*** TEXTO FUENTE ***
Los rizos dorados se le enredan en esas encrespadas pestañas. Karen debe apartarlos con sus larguísimas uñas antes de seguir con el relato de su vida.
Se alejó de su familia para ser quien es, terminó arriesgándose noche tras noche en el trabajo sexual, durmió en parques, se sumergió en las drogas con la ilusión de diluir la hostil realidad que la rodeaba y terminó en la cárcel, donde pasó años acorralada por la violencia.
Pero en su mirada no hay rencor. En esos ojos matizados con colorete brillante, enmarcados entre cejas perfectamente delineadas, hay un destello de esperanza. “Comparto lo que he vivido como un testimonio -dice aliviada-. En la vida se aprende y no queda más que luchar”.
Su piel trigueña resalta con el ceñido traje turquesa que lleva puesto. Está sentada en la oficina de Dejando Huellas, una casa de acogida que funciona en el noroeste de Guayaquil y a la que llegó hace un año, cuando se encontraba sola, sin apoyo.
*** ENTRADAS LISTADAS ***
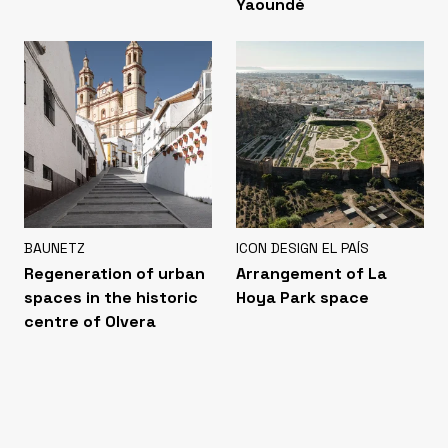
Yaoundé
BAUNETZ
ICON DESIGN EL PAÍS
Regeneration of urban
Arrangement of La
spaces in the historic
Hoya Park space
centre of Olvera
***
QUÉ HACER
1 > Según el texto sobre Karen, ¿en qué zona de Guayaquil funciona la casa de acogida Dejando Huellas?
2 > Escribe lo que sigue en el texto sobre Karen, a partir de su última oración.

TUS RESPUESTAS ESCRITAS
1 > En el noroeste de Guayaquil.

2 >
“No encontraba paz cuando llegaban las siete de la noche y debía volver a la calle. Pero cuando llegué a este lugar todo fue diferente. Aquí puedo encontrar un bocado de comida cuando no lo tengo a la mano y una palabra de ánimo para continuar”.
El tono fucsia que empapa las paredes tiñe de alegría el ambiente en este refugio transitorio en Flor de Bastión, creado hace cinco años. Fue idea de Odalys Cayambe, una líder transgénero que ha luchado por ampliar la ruta hacia los derechos de la comunidad, derechos tan básicos como contar con un techo seguro en situaciones de riesgo.
“El Estado no nos da asistencia en casos de vulnerabilidad -se lamenta-. Hay lineamientos para las casas de acogida en el país, pero no incluyen a las mujeres trans. No somos aceptadas por nuestra apariencia o porque no permiten a ‘un hombre’. Por eso apostamos por este espacio propio, creado por autogestión”.
Ella se vio acorralada cuando salió de la Penitenciaría y dejó atrás aquella celda de tortura perenne, entre inhumanos abusos y un rincón cubierto de mugre que le daba algo de alivio. Afuera, sin empleo ni apoyo, las puertas se le cerraron. Así que decidió abrir una para ella y otras chicas trans.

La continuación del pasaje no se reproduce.